*** Opening MATERIAL FOR THIS EXERCISE ***

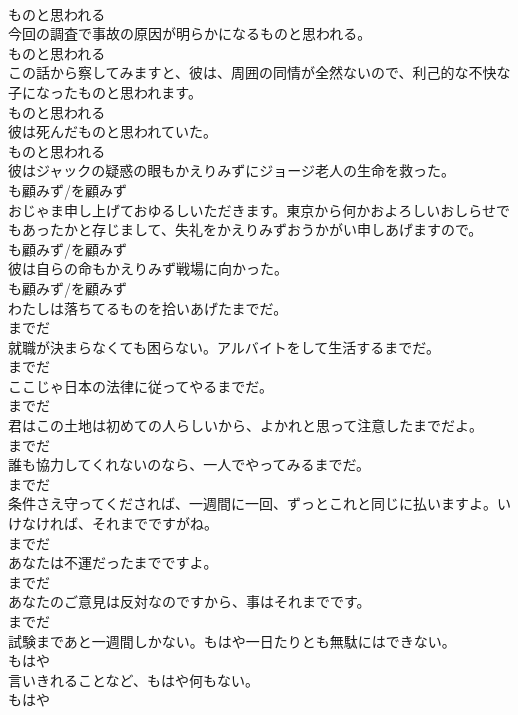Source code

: \documentclass[8pt]{extreport}
\begin{document}
\begin{CJK}{UTF8}{min}
\\	ものと思われる
\\	今回の調査で事故の原因が明らかになるものと思われる。	
\\	ものと思われる
\\	この話から察してみますと、彼は、周囲の同情が全然ないので、利己的な不快な子になったものと思われます。	
\\	ものと思われる
\\	彼は死んだものと思われていた。	
\\	ものと思われる
\\	彼はジャックの疑惑の眼もかえりみずにジョージ老人の生命を救った。	
\\	も顧みず/を顧みず
\\	おじゃま申し上げておゆるしいただきます。東京から何かおよろしいおしらせでもあったかと存じまして、失礼をかえりみずおうかがい申しあげますので。	
\\	も顧みず/を顧みず
\\	彼は自らの命もかえりみず戦場に向かった。	
\\	も顧みず/を顧みず
\\	わたしは落ちてるものを拾いあげたまでだ。	
\\	までだ
\\	就職が決まらなくても困らない。アルバイトをして生活するまでだ。	
\\	までだ
\\	ここじゃ日本の法律に従ってやるまでだ。	
\\	までだ
\\	君はこの土地は初めての人らしいから、よかれと思って注意したまでだよ。	
\\	までだ
\\	誰も協力してくれないのなら、一人でやってみるまでだ。	
\\	までだ
\\	条件さえ守ってくだされば、一週間に一回、ずっとこれと同じに払いますよ。いけなければ、それまでですがね。	
\\	までだ
\\	あなたは不運だったまでですよ。	
\\	までだ
\\	あなたのご意見は反対なのですから、事はそれまでです。	
\\	までだ
\\	試験まであと一週間しかない。もはや一日たりとも無駄にはできない。	
\\	もはや
\\	言いきれることなど、もはや何もない。	
\\	もはや

\end{CJK}
\end{document}
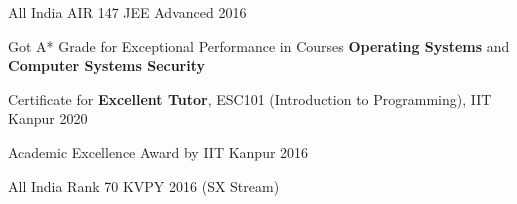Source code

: \begin{cvhonors}

  \cvhonor
  {\ifdefined \ONEPAGE \else All India \fi AIR 147}
  {JEE Advanced 2016}
  {}

  

  \cvhonor
  {Got A* Grade for Exceptional Performance in Courses}
  {\textbf{Operating Systems} and \textbf{Computer Systems Security}}{}

  \cvhonor
  {Certificate for \textbf{Excellent Tutor}, ESC101 (Introduction to Programming), IIT Kanpur}
  {2020}{}

  \cvhonor
  {Academic Excellence Award by IIT Kanpur}
  {2016}{}

  \cvhonor
  {All India Rank 70}
  {KVPY 2016 (SX Stream)}{}

\end{cvhonors}


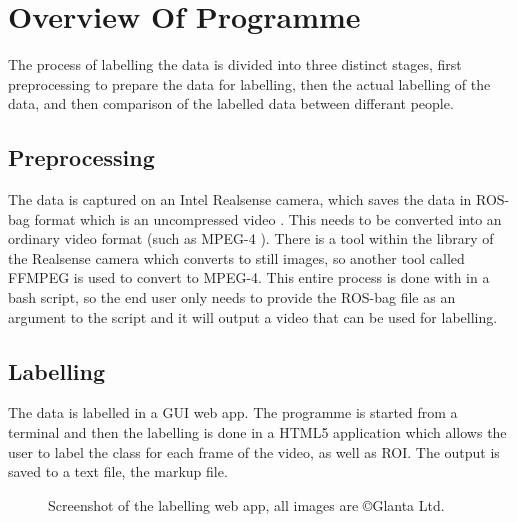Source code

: \section{Overview Of Programme}
The process of labelling the data is divided into three distinct stages, first preprocessing to prepare the data for labelling, then the actual labelling of the data, and then comparison of the labelled data between differant people.
    \subsection{Preprocessing}
    The data is captured on an Intel Realsense camera, which saves the data in ROS-bag format which is an uncompressed video \cite{intelrosbag}. This needs to be converted into an ordinary video format (such as MPEG-4 \cite{wiegand2003overview}). There is a tool within the library of the Realsense camera which converts to still images, so another tool called FFMPEG \cite{ffmpeg} is used to convert to MPEG-4. This entire process is done with in a bash script, so the end user only needs to provide the ROS-bag file as an argument to the script and it will output a video that can be used for labelling.
    \subsection{Labelling}
    The data is labelled in a GUI web app. The programme is started from a terminal and then the labelling is done in a HTML5 application which allows the user to label the class for each frame of the video, as well as ROI. The output is saved to a text file, the markup file.

    \begin{figure}[h]
        \centering
        \caption{Screenshot of the labelling web app, all images are \copyright \space Glanta Ltd.}
        \label{fig:markupscreenshot}
    \end{figure}

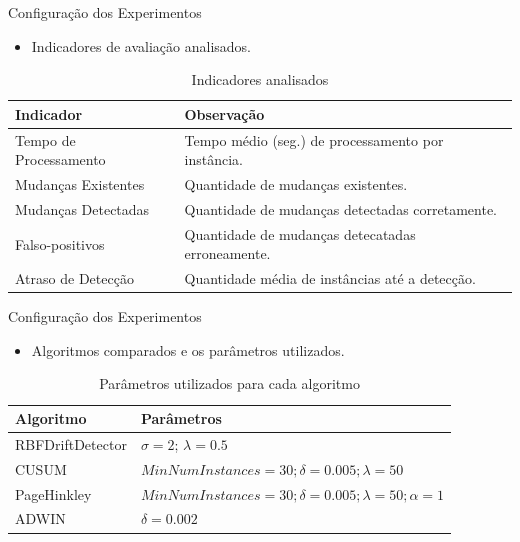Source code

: \documentclass[10pt]{beamer}
\begin{document}
\begin{frame}{Configuração dos Experimentos}
    \begin{itemize}
        \item<1 -> Indicadores de avaliação analisados.
      \end{itemize}
      \begin{center} 
        \begin{table}[h]
        \resizebox{\textwidth}{!} {%
        \begin{tabular}{lm{10cm}}
        \toprule
        Indicador & Observação \\
        \midrule
        Tempo de Processamento    &  Tempo médio (seg.) de processamento por instância. \\
        Mudanças Existentes       &  Quantidade de mudanças existentes. \\
        Mudanças Detectadas       &  Quantidade de mudanças detectadas corretamente. \\
        Falso-positivos           &  Quantidade de mudanças detecatadas erroneamente. \\  
        Atraso de Detecção        &  Quantidade média de instâncias até a detecção. \\
        \bottomrule
        \end{tabular}
        }
        \caption{Indicadores analisados}
        \label{tbl:indicadores_analisado}
        \end{table}
    \end{center}
\end{frame}

\begin{frame}{Configuração dos Experimentos}
    \begin{itemize}
        \item<1 -> Algoritmos comparados e os parâmetros utilizados.
      \end{itemize}
      \begin{center} 
        \begin{table}[ht]
        \resizebox{\textwidth}{!} {%
        \begin{tabular}{lm{10cm}}
        \toprule
        Algoritmo & Parâmetros \\
        \midrule
        RBFDriftDetector          &  $\sigma = 2$; $\lambda = 0.5$ \\
        CUSUM                     &  $MinNumInstances = 30; \delta = 0.005; \lambda = 50$ \\
        PageHinkley               &  $MinNumInstances = 30; \delta = 0.005; \lambda = 50; \alpha = 1$ \\
        ADWIN                     &  $\delta = 0.002$ \\
        \bottomrule
        \end{tabular}
        }
        \caption{Parâmetros utilizados para cada algoritmo}
        \label{tbl:parametros_algoritmos}
        \end{table}
    \end{center}
\end{frame}
\end{document}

*** Closing MATERIAL FOR THIS EXERCISE ***

* _DIRECTIVE_
Return all records verbatim and drop the pictures.

* _EXERCISE SOLUTION_
Source code

: \documentclass[8pt]{extreport}
\begin{document}
\begin{CJK}{UTF8}{min}
\\	ものと思われる
\\	今回の調査で事故の原因が明らかになるものと思われる。	
\\	ものと思われる
\\	この話から察してみますと、彼は、周囲の同情が全然ないので、利己的な不快な子になったものと思われます。	
\\	ものと思われる
\\	彼は死んだものと思われていた。	
\\	ものと思われる
\\	彼はジャックの疑惑の眼もかえりみずにジョージ老人の生命を救った。	
\\	も顧みず/を顧みず
\\	おじゃま申し上げておゆるしいただきます。東京から何かおよろしいおしらせでもあったかと存じまして、失礼をかえりみずおうかがい申しあげますので。	
\\	も顧みず/を顧みず
\\	彼は自らの命もかえりみず戦場に向かった。	
\\	も顧みず/を顧みず
\\	わたしは落ちてるものを拾いあげたまでだ。	
\\	までだ
\\	就職が決まらなくても困らない。アルバイトをして生活するまでだ。	
\\	までだ
\\	ここじゃ日本の法律に従ってやるまでだ。	
\\	までだ
\\	君はこの土地は初めての人らしいから、よかれと思って注意したまでだよ。	
\\	までだ
\\	誰も協力してくれないのなら、一人でやってみるまでだ。	
\\	までだ
\\	条件さえ守ってくだされば、一週間に一回、ずっとこれと同じに払いますよ。いけなければ、それまでですがね。	
\\	までだ
\\	あなたは不運だったまでですよ。	
\\	までだ
\\	あなたのご意見は反対なのですから、事はそれまでです。	
\\	までだ
\\	試験まであと一週間しかない。もはや一日たりとも無駄にはできない。	
\\	もはや
\\	言いきれることなど、もはや何もない。	
\\	もはや

\end{CJK}
\end{document}
Source code

: \begin{cvhonors}

  \cvhonor
  {\ifdefined \ONEPAGE \else All India \fi AIR 147}
  {JEE Advanced 2016}
  {}

  

  \cvhonor
  {Got A* Grade for Exceptional Performance in Courses}
  {\textbf{Operating Systems} and \textbf{Computer Systems Security}}{}

  \cvhonor
  {Certificate for \textbf{Excellent Tutor}, ESC101 (Introduction to Programming), IIT Kanpur}
  {2020}{}

  \cvhonor
  {Academic Excellence Award by IIT Kanpur}
  {2016}{}

  \cvhonor
  {All India Rank 70}
  {KVPY 2016 (SX Stream)}{}

\end{cvhonors}


Source code

: \section{Overview Of Programme}
The process of labelling the data is divided into three distinct stages, first preprocessing to prepare the data for labelling, then the actual labelling of the data, and then comparison of the labelled data between differant people.
    \subsection{Preprocessing}
    The data is captured on an Intel Realsense camera, which saves the data in ROS-bag format which is an uncompressed video \cite{intelrosbag}. This needs to be converted into an ordinary video format (such as MPEG-4 \cite{wiegand2003overview}). There is a tool within the library of the Realsense camera which converts to still images, so another tool called FFMPEG \cite{ffmpeg} is used to convert to MPEG-4. This entire process is done with in a bash script, so the end user only needs to provide the ROS-bag file as an argument to the script and it will output a video that can be used for labelling.
    \subsection{Labelling}
    The data is labelled in a GUI web app. The programme is started from a terminal and then the labelling is done in a HTML5 application which allows the user to label the class for each frame of the video, as well as ROI. The output is saved to a text file, the markup file.

    \begin{figure}[h]
        \centering
        \caption{Screenshot of the labelling web app, all images are \copyright \space Glanta Ltd.}
        \label{fig:markupscreenshot}
    \end{figure}

Source code

: \documentclass[10pt]{beamer}
\begin{document}
\begin{frame}{Configuração dos Experimentos}
    \begin{itemize}
        \item<1 -> Indicadores de avaliação analisados.
      \end{itemize}
      \begin{center} 
        \begin{table}[h]
        \resizebox{\textwidth}{!} {%
        \begin{tabular}{lm{10cm}}
        \toprule
        Indicador & Observação \\
        \midrule
        Tempo de Processamento    &  Tempo médio (seg.) de processamento por instância. \\
        Mudanças Existentes       &  Quantidade de mudanças existentes. \\
        Mudanças Detectadas       &  Quantidade de mudanças detectadas corretamente. \\
        Falso-positivos           &  Quantidade de mudanças detecatadas erroneamente. \\  
        Atraso de Detecção        &  Quantidade média de instâncias até a detecção. \\
        \bottomrule
        \end{tabular}
        }
        \caption{Indicadores analisados}
        \label{tbl:indicadores_analisado}
        \end{table}
    \end{center}
\end{frame}

\begin{frame}{Configuração dos Experimentos}
    \begin{itemize}
        \item<1 -> Algoritmos comparados e os parâmetros utilizados.
      \end{itemize}
      \begin{center} 
        \begin{table}[ht]
        \resizebox{\textwidth}{!} {%
        \begin{tabular}{lm{10cm}}
        \toprule
        Algoritmo & Parâmetros \\
        \midrule
        RBFDriftDetector          &  $\sigma = 2$; $\lambda = 0.5$ \\
        CUSUM                     &  $MinNumInstances = 30; \delta = 0.005; \lambda = 50$ \\
        PageHinkley               &  $MinNumInstances = 30; \delta = 0.005; \lambda = 50; \alpha = 1$ \\
        ADWIN                     &  $\delta = 0.002$ \\
        \bottomrule
        \end{tabular}
        }
        \caption{Parâmetros utilizados para cada algoritmo}
        \label{tbl:parametros_algoritmos}
        \end{table}
    \end{center}
\end{frame}
\end{document}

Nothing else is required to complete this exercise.